What needs to be done:
Nothing but the lines from the one containing "309 206 4497" through the one containing "888 744 448", both included, should be given again, each exactly as written below.

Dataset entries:
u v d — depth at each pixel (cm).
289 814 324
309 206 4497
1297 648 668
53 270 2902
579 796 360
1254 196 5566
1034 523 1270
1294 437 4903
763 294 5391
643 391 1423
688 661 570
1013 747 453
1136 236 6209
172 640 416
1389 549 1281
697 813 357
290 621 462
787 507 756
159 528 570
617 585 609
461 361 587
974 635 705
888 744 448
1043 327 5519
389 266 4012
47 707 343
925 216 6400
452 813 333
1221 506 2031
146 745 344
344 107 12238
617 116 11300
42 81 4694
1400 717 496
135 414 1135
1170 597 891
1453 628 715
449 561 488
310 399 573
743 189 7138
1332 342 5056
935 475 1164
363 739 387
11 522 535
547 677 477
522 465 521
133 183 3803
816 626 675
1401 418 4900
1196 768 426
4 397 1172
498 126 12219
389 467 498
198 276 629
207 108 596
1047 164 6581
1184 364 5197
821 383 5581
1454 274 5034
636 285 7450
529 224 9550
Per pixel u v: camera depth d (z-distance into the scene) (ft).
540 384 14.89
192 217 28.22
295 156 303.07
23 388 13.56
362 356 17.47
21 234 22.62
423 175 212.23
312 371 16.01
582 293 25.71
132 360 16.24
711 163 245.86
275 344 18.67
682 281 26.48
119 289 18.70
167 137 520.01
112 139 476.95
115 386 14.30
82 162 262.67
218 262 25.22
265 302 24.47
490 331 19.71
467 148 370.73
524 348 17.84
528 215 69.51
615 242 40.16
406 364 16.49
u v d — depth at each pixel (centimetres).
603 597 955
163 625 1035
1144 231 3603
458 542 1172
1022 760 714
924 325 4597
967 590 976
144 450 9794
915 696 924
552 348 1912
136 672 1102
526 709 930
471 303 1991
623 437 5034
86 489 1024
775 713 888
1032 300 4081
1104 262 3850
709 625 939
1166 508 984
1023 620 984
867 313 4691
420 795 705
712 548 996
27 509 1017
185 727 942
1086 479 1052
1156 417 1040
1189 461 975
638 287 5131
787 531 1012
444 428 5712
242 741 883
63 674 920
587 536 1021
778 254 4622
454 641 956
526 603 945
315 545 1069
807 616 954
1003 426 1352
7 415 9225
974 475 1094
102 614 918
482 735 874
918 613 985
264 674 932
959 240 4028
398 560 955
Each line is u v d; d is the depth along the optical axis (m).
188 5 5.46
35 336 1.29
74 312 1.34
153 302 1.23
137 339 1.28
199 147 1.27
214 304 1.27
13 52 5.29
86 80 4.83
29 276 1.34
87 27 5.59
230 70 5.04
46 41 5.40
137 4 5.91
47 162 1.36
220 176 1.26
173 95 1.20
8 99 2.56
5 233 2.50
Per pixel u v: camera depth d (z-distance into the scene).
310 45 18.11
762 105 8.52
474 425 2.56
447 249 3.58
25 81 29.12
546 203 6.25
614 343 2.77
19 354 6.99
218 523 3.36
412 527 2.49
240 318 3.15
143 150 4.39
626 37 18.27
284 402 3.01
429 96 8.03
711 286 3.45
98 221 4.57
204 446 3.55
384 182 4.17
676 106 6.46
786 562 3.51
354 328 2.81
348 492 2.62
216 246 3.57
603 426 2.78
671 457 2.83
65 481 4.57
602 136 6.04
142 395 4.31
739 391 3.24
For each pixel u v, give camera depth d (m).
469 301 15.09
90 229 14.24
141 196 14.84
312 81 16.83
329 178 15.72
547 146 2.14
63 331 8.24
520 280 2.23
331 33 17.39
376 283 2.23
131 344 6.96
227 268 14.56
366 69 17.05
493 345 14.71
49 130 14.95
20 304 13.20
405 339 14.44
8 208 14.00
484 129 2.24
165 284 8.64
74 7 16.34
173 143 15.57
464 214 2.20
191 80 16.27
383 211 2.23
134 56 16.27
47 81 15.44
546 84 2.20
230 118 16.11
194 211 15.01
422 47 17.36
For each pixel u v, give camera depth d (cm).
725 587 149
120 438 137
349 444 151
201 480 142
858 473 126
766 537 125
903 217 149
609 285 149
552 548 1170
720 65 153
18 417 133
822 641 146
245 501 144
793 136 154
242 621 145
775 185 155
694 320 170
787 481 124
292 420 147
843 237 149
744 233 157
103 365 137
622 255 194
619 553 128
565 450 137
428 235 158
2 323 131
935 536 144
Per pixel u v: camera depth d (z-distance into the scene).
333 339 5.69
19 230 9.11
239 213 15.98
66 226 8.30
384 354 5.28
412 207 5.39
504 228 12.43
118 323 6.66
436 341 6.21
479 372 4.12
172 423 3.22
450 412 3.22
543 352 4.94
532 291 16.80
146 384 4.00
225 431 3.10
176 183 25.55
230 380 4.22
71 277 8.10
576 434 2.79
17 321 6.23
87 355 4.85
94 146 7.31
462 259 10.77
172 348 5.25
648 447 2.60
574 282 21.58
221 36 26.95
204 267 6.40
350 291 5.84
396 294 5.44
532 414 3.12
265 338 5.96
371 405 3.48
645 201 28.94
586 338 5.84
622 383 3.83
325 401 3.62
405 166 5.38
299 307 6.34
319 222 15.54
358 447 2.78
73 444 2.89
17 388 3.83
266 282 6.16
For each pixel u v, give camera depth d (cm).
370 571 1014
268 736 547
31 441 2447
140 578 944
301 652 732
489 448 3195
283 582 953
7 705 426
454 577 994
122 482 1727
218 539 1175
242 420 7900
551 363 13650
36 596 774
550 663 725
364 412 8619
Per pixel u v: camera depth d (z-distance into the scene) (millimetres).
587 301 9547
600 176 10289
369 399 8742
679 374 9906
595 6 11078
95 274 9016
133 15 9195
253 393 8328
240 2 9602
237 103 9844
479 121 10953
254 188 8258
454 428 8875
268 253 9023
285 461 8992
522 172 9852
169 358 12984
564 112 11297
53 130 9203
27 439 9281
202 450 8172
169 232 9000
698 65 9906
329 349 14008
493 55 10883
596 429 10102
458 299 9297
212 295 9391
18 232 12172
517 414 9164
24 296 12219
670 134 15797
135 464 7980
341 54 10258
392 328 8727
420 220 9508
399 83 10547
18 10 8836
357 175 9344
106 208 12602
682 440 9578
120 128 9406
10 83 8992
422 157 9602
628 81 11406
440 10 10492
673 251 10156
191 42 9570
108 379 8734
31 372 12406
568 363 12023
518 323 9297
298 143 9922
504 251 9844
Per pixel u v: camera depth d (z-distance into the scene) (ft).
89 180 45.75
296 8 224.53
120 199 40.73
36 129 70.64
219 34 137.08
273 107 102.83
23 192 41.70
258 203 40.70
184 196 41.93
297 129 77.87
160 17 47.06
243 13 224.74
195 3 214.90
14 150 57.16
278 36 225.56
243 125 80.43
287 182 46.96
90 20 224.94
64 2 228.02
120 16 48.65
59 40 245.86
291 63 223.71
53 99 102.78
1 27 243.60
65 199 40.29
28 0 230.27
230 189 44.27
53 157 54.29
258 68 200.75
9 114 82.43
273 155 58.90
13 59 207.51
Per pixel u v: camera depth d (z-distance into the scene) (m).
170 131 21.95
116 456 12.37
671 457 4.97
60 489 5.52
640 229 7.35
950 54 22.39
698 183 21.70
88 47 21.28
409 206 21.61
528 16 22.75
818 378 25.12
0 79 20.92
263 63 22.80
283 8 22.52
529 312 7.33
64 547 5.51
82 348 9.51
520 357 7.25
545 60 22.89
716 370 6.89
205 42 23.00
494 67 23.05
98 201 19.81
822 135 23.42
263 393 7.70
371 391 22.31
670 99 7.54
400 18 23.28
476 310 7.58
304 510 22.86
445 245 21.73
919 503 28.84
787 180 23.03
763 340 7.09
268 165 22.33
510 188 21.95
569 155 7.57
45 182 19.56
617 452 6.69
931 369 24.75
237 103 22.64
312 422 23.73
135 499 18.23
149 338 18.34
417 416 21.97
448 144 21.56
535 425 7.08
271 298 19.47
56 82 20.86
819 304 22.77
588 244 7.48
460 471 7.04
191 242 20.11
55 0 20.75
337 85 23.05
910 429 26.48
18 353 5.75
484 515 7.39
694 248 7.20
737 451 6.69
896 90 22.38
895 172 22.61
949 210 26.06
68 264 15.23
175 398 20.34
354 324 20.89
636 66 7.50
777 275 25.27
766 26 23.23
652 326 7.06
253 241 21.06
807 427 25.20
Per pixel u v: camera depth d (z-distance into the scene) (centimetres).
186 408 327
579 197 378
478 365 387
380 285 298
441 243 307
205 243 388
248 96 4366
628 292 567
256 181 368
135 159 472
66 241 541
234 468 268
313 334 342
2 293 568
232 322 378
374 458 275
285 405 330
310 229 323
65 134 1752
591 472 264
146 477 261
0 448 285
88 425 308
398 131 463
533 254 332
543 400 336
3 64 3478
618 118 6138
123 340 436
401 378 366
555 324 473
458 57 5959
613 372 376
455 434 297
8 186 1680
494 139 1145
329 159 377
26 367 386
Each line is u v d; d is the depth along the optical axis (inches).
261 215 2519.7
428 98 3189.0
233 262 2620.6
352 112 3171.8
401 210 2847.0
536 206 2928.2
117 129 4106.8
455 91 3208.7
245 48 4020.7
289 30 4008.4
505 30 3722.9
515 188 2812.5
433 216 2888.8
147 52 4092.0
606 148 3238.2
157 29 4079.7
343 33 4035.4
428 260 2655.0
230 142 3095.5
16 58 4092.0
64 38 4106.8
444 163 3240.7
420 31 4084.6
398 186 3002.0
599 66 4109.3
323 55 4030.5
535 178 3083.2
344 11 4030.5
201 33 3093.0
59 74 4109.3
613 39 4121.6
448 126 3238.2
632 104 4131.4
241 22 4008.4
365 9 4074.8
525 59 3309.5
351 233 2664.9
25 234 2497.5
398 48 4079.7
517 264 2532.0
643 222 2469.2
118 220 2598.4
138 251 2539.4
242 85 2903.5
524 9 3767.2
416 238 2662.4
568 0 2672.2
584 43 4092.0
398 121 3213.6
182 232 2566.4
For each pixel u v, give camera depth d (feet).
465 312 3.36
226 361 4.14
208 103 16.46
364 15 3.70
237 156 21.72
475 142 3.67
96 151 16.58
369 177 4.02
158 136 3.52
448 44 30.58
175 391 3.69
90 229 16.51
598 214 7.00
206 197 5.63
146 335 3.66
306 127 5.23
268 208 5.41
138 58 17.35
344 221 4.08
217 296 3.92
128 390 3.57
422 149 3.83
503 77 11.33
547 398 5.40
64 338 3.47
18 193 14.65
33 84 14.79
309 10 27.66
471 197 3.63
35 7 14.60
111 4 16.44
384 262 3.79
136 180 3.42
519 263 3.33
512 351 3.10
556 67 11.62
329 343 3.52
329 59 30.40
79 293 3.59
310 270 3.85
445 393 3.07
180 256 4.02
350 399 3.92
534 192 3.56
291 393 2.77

Answer to the problem:
309 206 4497
1297 648 668
53 270 2902
579 796 360
1254 196 5566
1034 523 1270
1294 437 4903
763 294 5391
643 391 1423
688 661 570
1013 747 453
1136 236 6209
172 640 416
1389 549 1281
697 813 357
290 621 462
787 507 756
159 528 570
617 585 609
461 361 587
974 635 705
888 744 448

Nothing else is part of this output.